Like most within the Bitcoin community, there is no need to contemplate an upgrade similar to what Ethereum (ETH) has pursued for several years now – the switch from a proof-of-work (PoW) to proof-of-stake (PoS) mechanism.
Lee’s comments were part of a broader outlook on Ethereum’s upcoming Merge set for September, and the overall bullish picture after that. He also touched on what the transition could mean for Bitcoin, the leading proof-of-work network.
The Ballet Crypto CEO, who says he is “very bullish” on crypto, shared these views with Bloomberg Television on Friday.
Bitcoin and Ethereum’s PoS switch
This week has seen Ethereum successfully activate the third of its testnets ahead of the ETH 2.0 transition via the “Merge”.
The event, slated for mid-September, has been coming since the launch of the Beacon Chain in 2020, with millions of Ether, the native token on the Ethereum network staked amid investor expectations of benefitting – not from mining, but as validators.
Amid this slow move towards the upgrade has been a call from some quarters for Bitcoin to also consider proof-of-stake, the main contention being the huge amounts of energy needed to run and secure the benchmark cryptocurrency’s network via mining.

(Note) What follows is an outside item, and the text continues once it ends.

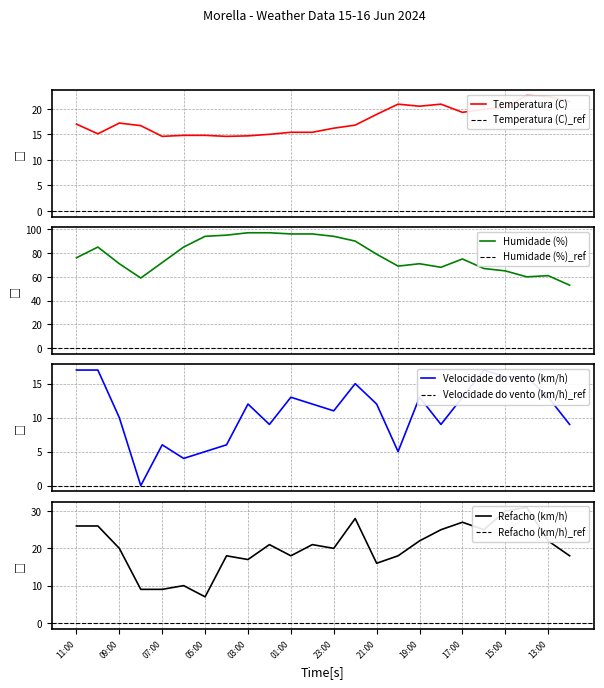

Is this an area chart (filled region under the line)?

No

According to the Ballet Crypto chief, attention could turn to Bitcoin if Ethereum ends up with a successful PoS network. But despite what might be a “fierce debate” on this, Lee thinks Ethereum and Bitcoin being different fundamentally means the two blockchains can go on to follow different consensus paths after the “merge.”
“Fundamentally Bitcoin and Ethereum are different even though they’re routinely lumped into the same bucket as decentralized cryptocurrency. But the reality is that they’re quite different, because Bitcoin is more about money as an underlying asset class whereas Ethereum is more about a global computation system – like a global internet computer system,” Lee told Bloomberg.
In his opinion, Bitcoin will remain a store of value and used as money, while Ethereum is set to continue running smart contracts and enable things like DeFi and NFTs and many more applications and tokens.
“And for that matter it’s not that it’s not critical that Bitcoin has to follow Ethereum for its consensus mechanism. They can be different. And right now they’re going in different directions” he added.